Roberto Pandiani (BRA) and Duncan Ross (RSA), are the first sailors in the world to cross the Drake Passage on an open boat without cabin.
It took them 83 hours to cross the famous and fearsome Drake Passage - the infamous 500 miles of open ocean that separates Cape Horn and the Antarctic Peninsula known as the roughest ocean in the world - but at 01h30am the sailors achieved the primary objective and the biggest challenge of the expedition.

Satellite, the 21' open catamaran built in Kevlar, sailed day and night in various conditions. Days with awesome blue skies, very dark nights, winds from 4 to 30 knots, outside temperatures from 12°C to 4°C. Not to mention the water temperatures dropping to 0 or 2°C after they crossed the Antarctic Convergence, an area where the colder, Southern Ocean that surrounds the Antarctic continent meets the warmer waters of the Pacific, Indian, and Atlantic Oceans.

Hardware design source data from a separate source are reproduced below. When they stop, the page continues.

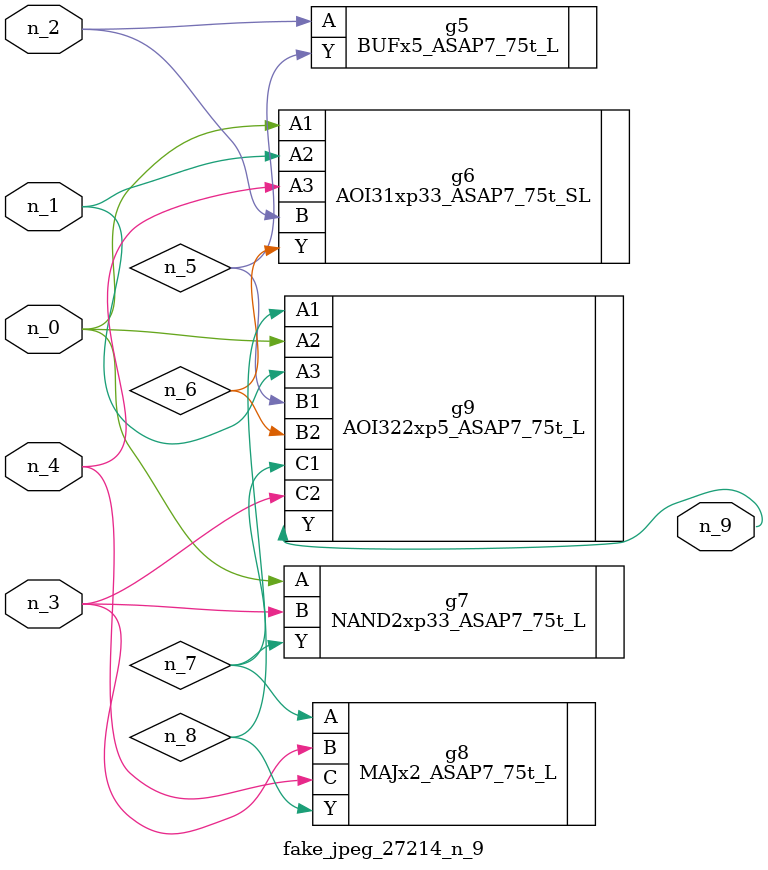
<source format=v>
module fake_jpeg_27214_n_9 (n_3, n_2, n_1, n_0, n_4, n_9);

input n_3;
input n_2;
input n_1;
input n_0;
input n_4;

output n_9;

wire n_8;
wire n_6;
wire n_5;
wire n_7;

BUFx5_ASAP7_75t_L g5 ( 
.A(n_2),
.Y(n_5)
);

AOI31xp33_ASAP7_75t_SL g6 ( 
.A1(n_0),
.A2(n_1),
.A3(n_4),
.B(n_2),
.Y(n_6)
);

NAND2xp33_ASAP7_75t_L g7 ( 
.A(n_0),
.B(n_3),
.Y(n_7)
);

MAJx2_ASAP7_75t_L g8 ( 
.A(n_7),
.B(n_3),
.C(n_4),
.Y(n_8)
);

AOI322xp5_ASAP7_75t_L g9 ( 
.A1(n_8),
.A2(n_0),
.A3(n_1),
.B1(n_5),
.B2(n_6),
.C1(n_7),
.C2(n_3),
.Y(n_9)
);


endmodule
</source>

Satellite and Kotic II, the 62' support vessel, are heading now to Deception Island, an active volcano in the northern peninsula of Antarctica, part of the South Shetland chain, on Bransfield Strait, at latitude 63 S. A geothermal spring within the crater permits the novelty of bathing in a generally freezing sea.

From Deception Island, Beto and Duncan will then follow the 300 miles coast from the Peninsula to the Antarctic Polar Circle.